In questo senso, almeno per quanto riguarda gli aspetti tecnici, la figura e il lavoro di Conte saranno (di nuovo) fondamentali per tracciare la mappa e i confini del progetto che verrà. Se, al momento del suo arrivo all’Inter, l’ex manager del Chelsea poteva pensare che la rosa a sua disposizione sarebbe cresciuta in maniera progressiva, grazie al lavoro sul campo e a un mercato di prestigio, le contingenze hanno evidentemente modificato questo scenario. Già dopo l’estate 2020, ha dovuto lavorare con un organico integrato con pochi uomini – Hakimi, Vidal e Kolarov – rispetto alla stagione precedente, e infatti lo scudetto è stato il frutto di un compromesso, di un bilanciamento tra le sue idee e la realtà intorno a sé. L’opera di reinserimento e valorizzazione di Eriksen – come giocatore, e di conseguenza anche come asset economico per il club – è il caso più eclatante, ma in realtà tante altre mosse hanno evidenziato come Conte sappia essere più elastico di come viene dipinto, a cominciare dal passo indietro su Perisic, dall’inevitabile accantonamento di Vidal e Kolarov, fino alla fiducia concessa a Skriniar e Bastoni, diventati titolari e cardini della difesa a tre – dopo essere stati addestrati, certo, ma era ed è impensabile pensare che un allenatore tatticamente rigido come Conte potesse stravolgere completamente il suo approccio.

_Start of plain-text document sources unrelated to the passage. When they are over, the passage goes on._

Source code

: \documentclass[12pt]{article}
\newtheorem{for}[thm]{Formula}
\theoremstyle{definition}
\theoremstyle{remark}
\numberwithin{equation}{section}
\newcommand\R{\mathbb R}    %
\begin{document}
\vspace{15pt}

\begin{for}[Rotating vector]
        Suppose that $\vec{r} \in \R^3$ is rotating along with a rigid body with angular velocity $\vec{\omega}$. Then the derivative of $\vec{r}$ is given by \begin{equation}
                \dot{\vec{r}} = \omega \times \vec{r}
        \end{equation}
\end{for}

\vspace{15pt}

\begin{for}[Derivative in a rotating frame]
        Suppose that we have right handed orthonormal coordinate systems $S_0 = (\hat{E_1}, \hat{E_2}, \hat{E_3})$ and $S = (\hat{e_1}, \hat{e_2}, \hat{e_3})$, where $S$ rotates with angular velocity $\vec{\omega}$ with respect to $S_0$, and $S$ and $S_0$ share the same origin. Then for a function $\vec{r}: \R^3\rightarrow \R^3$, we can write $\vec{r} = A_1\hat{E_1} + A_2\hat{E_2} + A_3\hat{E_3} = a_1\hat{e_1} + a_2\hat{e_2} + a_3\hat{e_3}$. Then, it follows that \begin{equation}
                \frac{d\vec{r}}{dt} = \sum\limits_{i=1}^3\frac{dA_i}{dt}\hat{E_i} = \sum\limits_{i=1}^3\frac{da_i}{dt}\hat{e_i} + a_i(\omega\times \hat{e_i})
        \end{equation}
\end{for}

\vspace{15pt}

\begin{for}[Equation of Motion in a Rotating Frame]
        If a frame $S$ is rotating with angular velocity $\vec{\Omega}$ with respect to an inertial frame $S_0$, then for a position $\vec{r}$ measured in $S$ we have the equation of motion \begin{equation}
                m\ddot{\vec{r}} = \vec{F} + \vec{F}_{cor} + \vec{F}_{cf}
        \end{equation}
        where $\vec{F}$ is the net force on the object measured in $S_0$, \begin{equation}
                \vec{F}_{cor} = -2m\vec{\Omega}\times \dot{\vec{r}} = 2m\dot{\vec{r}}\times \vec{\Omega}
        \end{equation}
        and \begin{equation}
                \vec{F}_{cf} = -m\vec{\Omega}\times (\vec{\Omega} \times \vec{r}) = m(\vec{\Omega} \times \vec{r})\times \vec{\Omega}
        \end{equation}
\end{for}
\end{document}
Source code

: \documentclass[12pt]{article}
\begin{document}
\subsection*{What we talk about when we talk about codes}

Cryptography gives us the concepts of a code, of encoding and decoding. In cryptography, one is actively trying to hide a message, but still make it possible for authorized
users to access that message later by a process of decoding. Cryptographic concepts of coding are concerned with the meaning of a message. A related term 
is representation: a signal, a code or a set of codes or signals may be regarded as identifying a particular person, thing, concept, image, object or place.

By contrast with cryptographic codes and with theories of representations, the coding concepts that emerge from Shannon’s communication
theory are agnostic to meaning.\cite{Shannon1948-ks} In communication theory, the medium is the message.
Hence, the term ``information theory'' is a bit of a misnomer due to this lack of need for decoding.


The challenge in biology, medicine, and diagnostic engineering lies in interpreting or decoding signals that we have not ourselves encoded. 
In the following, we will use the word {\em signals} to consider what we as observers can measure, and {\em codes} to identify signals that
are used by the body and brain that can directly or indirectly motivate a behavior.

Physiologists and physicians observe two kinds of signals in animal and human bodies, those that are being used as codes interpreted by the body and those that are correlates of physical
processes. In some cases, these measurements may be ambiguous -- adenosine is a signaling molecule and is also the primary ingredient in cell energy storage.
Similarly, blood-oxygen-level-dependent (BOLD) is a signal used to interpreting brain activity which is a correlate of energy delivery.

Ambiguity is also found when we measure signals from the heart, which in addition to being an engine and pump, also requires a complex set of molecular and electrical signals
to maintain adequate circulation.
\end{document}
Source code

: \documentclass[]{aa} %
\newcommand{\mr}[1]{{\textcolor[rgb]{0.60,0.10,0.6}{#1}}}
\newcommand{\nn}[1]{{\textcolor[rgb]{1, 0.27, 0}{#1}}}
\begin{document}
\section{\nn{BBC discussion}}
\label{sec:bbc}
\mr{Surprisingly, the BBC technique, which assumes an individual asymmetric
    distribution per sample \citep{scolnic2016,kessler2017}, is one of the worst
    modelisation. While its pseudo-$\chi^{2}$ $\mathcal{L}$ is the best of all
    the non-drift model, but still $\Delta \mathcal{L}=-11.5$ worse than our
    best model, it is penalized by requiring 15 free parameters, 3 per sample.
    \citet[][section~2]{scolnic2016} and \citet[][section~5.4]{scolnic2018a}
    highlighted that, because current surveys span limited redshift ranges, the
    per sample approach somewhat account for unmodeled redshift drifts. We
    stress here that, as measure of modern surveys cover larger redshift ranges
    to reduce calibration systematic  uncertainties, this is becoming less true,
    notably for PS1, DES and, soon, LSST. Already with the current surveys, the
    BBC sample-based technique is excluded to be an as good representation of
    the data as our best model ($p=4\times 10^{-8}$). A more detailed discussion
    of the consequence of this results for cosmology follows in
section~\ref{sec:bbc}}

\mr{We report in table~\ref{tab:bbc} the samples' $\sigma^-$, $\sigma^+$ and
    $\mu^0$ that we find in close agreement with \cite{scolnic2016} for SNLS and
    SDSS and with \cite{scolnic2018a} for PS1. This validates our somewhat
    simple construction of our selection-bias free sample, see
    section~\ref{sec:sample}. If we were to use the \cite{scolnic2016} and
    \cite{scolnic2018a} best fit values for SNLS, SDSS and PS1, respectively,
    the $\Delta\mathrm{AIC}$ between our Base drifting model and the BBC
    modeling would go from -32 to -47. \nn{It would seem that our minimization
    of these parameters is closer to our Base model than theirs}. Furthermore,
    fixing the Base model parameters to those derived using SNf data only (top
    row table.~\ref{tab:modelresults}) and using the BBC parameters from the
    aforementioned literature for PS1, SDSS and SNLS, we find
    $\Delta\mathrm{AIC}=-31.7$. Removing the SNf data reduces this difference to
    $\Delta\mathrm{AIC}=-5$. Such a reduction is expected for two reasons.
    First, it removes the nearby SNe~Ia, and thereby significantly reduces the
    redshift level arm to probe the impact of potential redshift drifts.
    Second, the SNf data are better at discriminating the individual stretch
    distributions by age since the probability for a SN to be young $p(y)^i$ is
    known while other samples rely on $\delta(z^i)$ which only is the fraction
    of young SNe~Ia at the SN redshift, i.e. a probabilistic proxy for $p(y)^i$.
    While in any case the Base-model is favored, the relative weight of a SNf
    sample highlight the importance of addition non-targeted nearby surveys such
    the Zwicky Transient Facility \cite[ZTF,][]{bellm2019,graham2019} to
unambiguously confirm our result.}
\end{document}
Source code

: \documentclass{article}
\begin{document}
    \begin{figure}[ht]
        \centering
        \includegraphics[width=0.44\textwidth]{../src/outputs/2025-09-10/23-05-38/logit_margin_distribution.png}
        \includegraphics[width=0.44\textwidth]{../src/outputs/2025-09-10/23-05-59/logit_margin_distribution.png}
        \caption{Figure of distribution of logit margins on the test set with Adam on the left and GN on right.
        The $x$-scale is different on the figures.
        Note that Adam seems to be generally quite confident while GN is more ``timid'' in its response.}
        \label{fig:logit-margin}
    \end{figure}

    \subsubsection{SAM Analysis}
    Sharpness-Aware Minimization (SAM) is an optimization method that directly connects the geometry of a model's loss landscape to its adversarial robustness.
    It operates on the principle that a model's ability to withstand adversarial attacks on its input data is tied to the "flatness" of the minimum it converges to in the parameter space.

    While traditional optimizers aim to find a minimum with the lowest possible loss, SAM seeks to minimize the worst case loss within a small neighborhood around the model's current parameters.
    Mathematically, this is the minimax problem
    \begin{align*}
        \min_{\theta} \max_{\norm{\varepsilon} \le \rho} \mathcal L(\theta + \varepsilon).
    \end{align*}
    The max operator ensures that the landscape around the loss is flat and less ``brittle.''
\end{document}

Ecco, qualora decidesse di proseguire la sua avventura all’Inter, Conte dovrebbe necessariamente insistere su questo tipo di lavoro, sul miglioramento interno della squadra attraverso lo sviluppo dei calciatori già in rosa, un passaggio necessario perché un sistema di gioco come il suo possa rendere di più. La situazione economica, come detto, non può far immaginare un grande potenziamento sul mercato, piuttosto un taglio dei costi laddove sarà possibile farlo – i contratti in scadenza di Kolarov e Young, per esempio, non dovrebbero essere rinnovati – e qualche innesto mirato. È qui, in questo punto esatto, che dovrà manifestarsi di nuovo la forza del progetto-Inter: uno spazio di manovra ridotto nella giungla della campagna acquisti costringerà scouting e tecnico a pianificare ogni singolo movimento, per crescere serviranno giocatori in grado di avere un impatto fin da subito, senza però incidere in maniera troppo forte sul bilancio. Occorrerà, insomma, ripetere l’affare-Hakimi: l’esterno marocchino arrivato dal Real Madrid si è rivelato perfetto fin da subito per la squadra nerazzurra, anzi il suo arrivo può essere considerato come il massimo esempio di una strategia vincente a tutti i livelli, perché parliamo di un esterno di 22 anni acquistato mentre si stava affermando tra i migliori del proprio ruolo, e che ha già moltiplicato il suo valore di mercato, in virtù della sua qualità, ma anche anche grazie al lavoro fatto con Conte. Certo, è complicato pensare di replicare un’operazione così perfetta, ma il futuro dell’Inter passerà proprio dalla capacità di estendere nel tempo il percorso fatto finora, quello che ha portato allo scudetto, fino a farlo diventare un riferimento fisso, una tradizione da rispettare, da rinnovare negli anni. È così che nascono e si consolidano i grandi club.